So, let’s take it point by point…

“Here are some things I hope this blog will be:

  • a place to look at photos of cool parking strip gardens in Seattle and wherever else I can find them
  • OK, I started out thinking this would be all I would do. Then I worried it was too boring, so I started interspersing other topics. Then I felt bad about that, so I put a few more on-topic posts back in, then I gave up on finding the perfect balance and just started writing whatever I felt like. I admire those who can stick to a single topic, I guess I’m just not one of them.

  • inspiration for folks who want to rip out their boring old matted grass or hideous groundcover on the street and plant something more interesting
  • Well, I have yet to hear from an actual convert, but if you have a story to share on that account, please do! I’m still working on my neighbors… And I do love to show what people have done with this little part of the public/private interface, so I hope that at least one person has gotten an idea they could adapt or use for their own place.

  • a forum for sharing stories and tips about tilling that narrow patch of ground between the street and the sidewalk
  • Again, not sure I have achieved this but a few of you have shared sightings or linked to posts you did about street gardens (and I know I was not the first to start noticing them, for sure!) so that has been fun. Keep ’em coming!

  • a discussion of street gardening philosophies (whom does it belong to: the city? the gardener? the neighborhood? passersby? all of the above?)                                                                                                                                         

I could do better here. Seattle recently changed its regulations about strip gardens to include more flexibility  and fewer needed permits and fees. I hope other cities will either follow suit or are already there. A project I keep meaning to get to is contacting the entities in charge for some major cities and finding out what the current scoop is, then putting the info here as a centralized resource. Maybe in the fall! I’ve heard lots more conversation about the hows and whats rather than the whys and ifs lately,  so that seems like a good trend.

“Here’s what it won’t be:

  • me bragging about my adorable garden and telling you how to make one just like it (trust me, once you see photos, you will understand)
  • Uh huh. Well, I sincerely hope there hasn’t been much bragging. Maybe a little fond admiring, or stunned surprise when something looks half-decent.  Mostly I’m just kind of embarrassed about my garden so only try to share a few close-ups or the frequent semi-tragic failures.

  • Master Gardener-level plant advice (I’m just an enthusiast, not an expert.)
  • Yes, we can all agree here, I’m no sage. However, I have met many of you here who are, and your comments and advice are always so useful and appreciated. I feel like I’ve gone back to school, only from home and for free, with much nice teachers and only self-directed homework.

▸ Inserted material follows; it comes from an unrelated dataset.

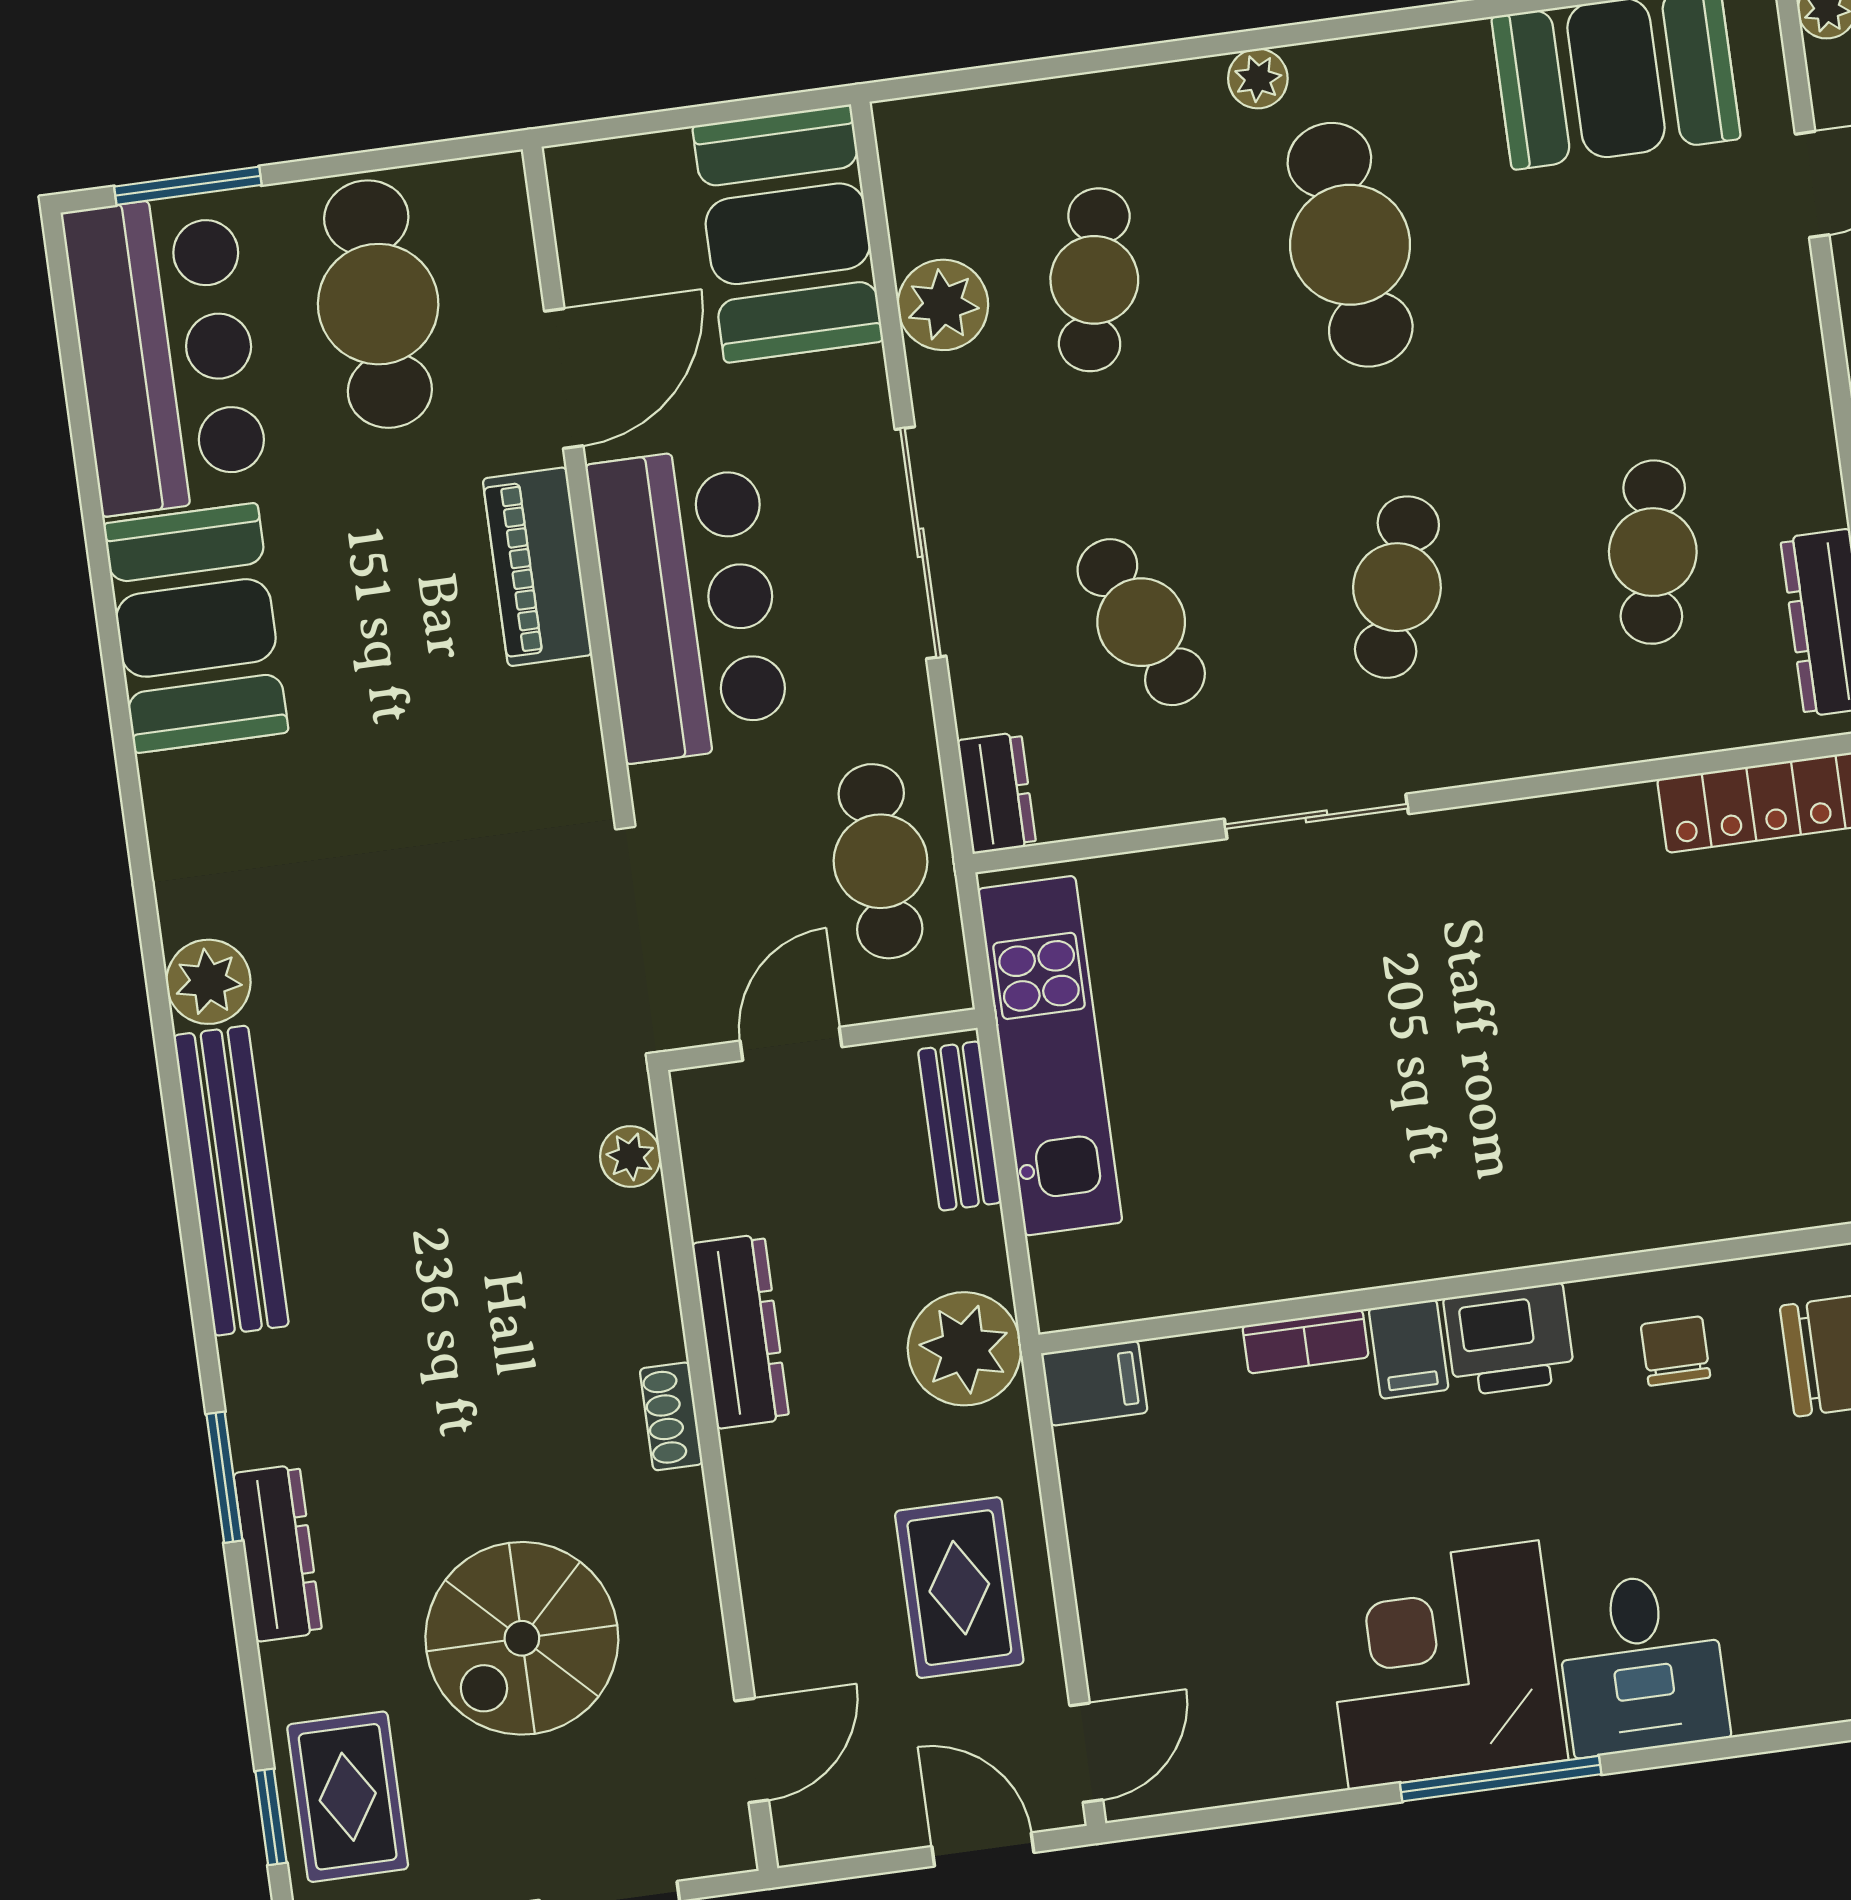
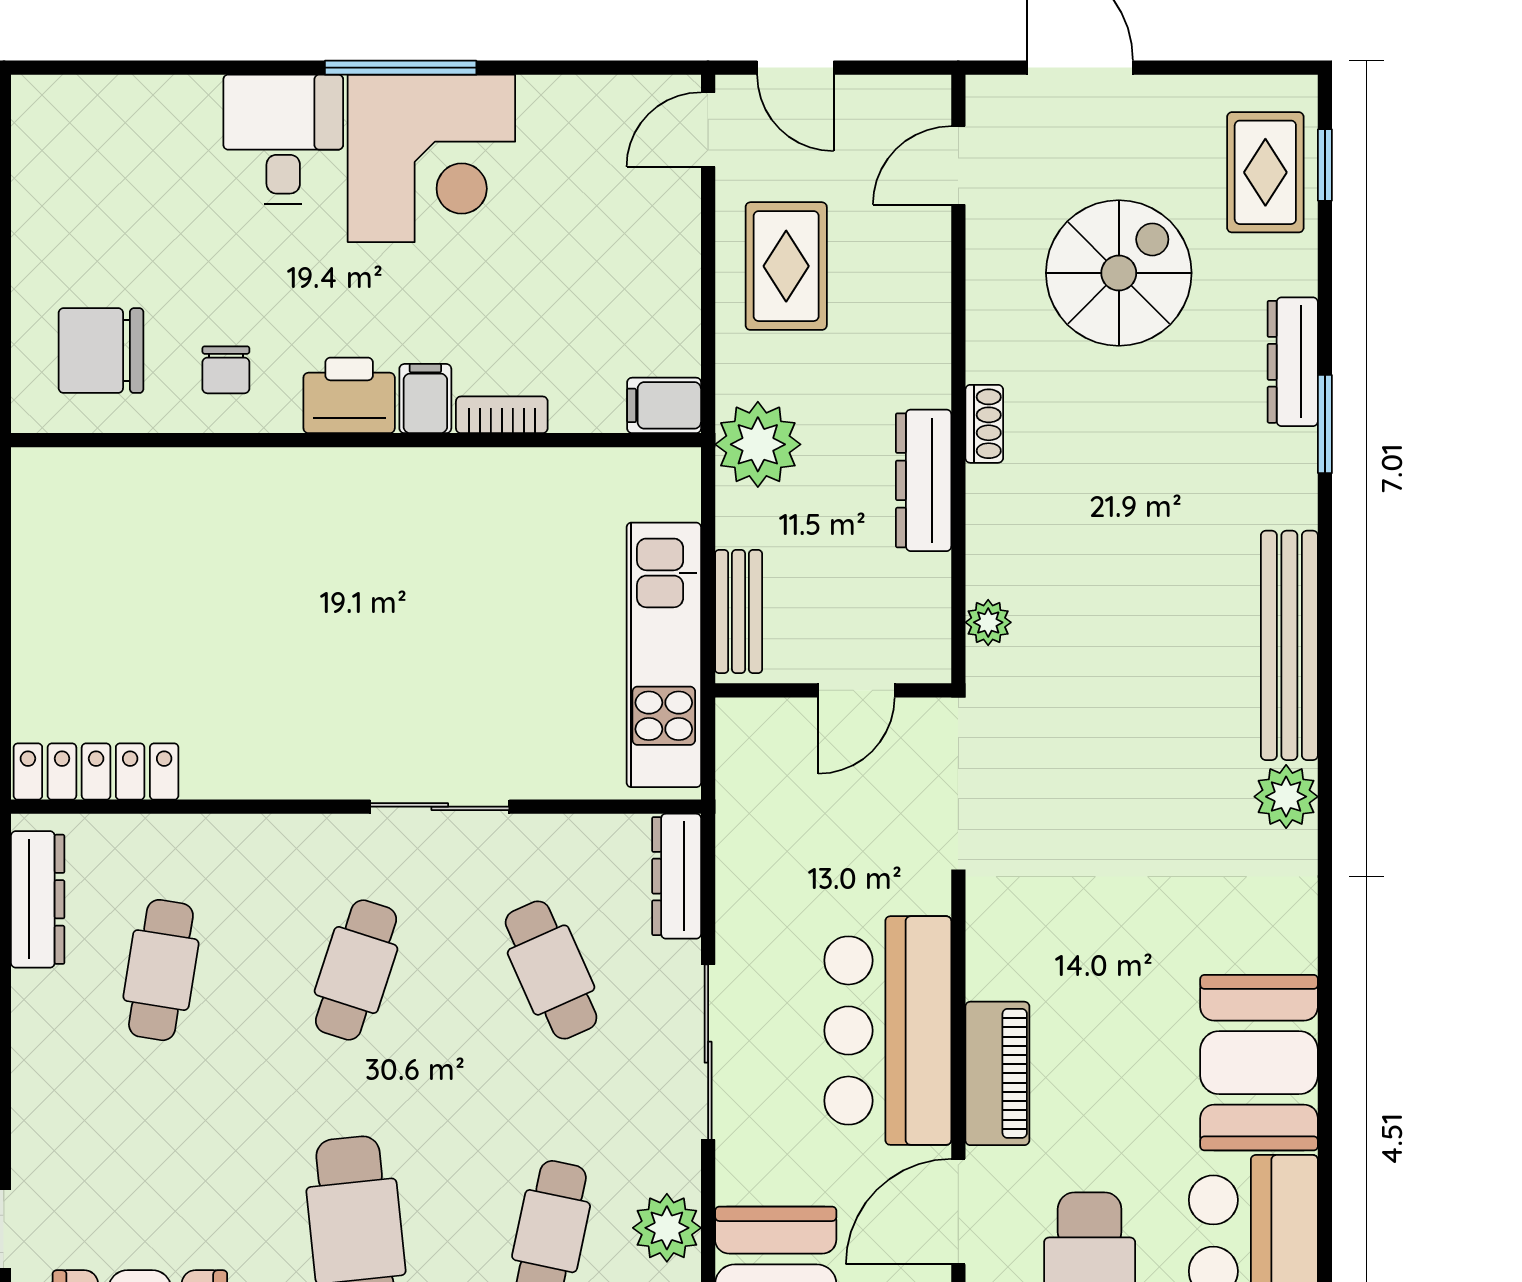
dresser: (997, 793) -> (677, 876), width x1.44
cafe table: (880, 861) -> (771, 818), removed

  • a lot of off-topic posts about my life
  • Oh dear, failed on this one. It’s hard to resist sometimes. My kid is kind of the ultimate garden ornament, when she chooses to be still enough to capture on pixels. Plus, she is an enthusiastic, if somewhat Godzilla-like, presence in the garden. Always up for whatever I have the patience to invite her to do. I hope I haven’t gone too far overboard with the kid pics. I try not to, although I always enjoy others’ so this is not meant as any criticism!

Truly, I can’t say enough how much this goofy little endeavor has brought to my life in terms of enrichment – I have met so many cool people, either virtually or in real life, through this medium and although at times it has felt like a bit of a burden to keep up with it all, overall it’s been one of the most enjoyable things I’ve ever done. How’s that for hyperbole! But, it’s true. Plus, it’s kept my eyes open to all the possibilities that streetside gardens can hold, even when they’re not yet planted.

Thank you to everyone who’s been along for even a little bit of this ride so far. I am pretty blown away by what an awesome community the garden blogging world has turned out to be, and I look forward to the next year of shared information, opinions, joys and sorrows, and whatever any of us choose to do with our physical and virtual tilth.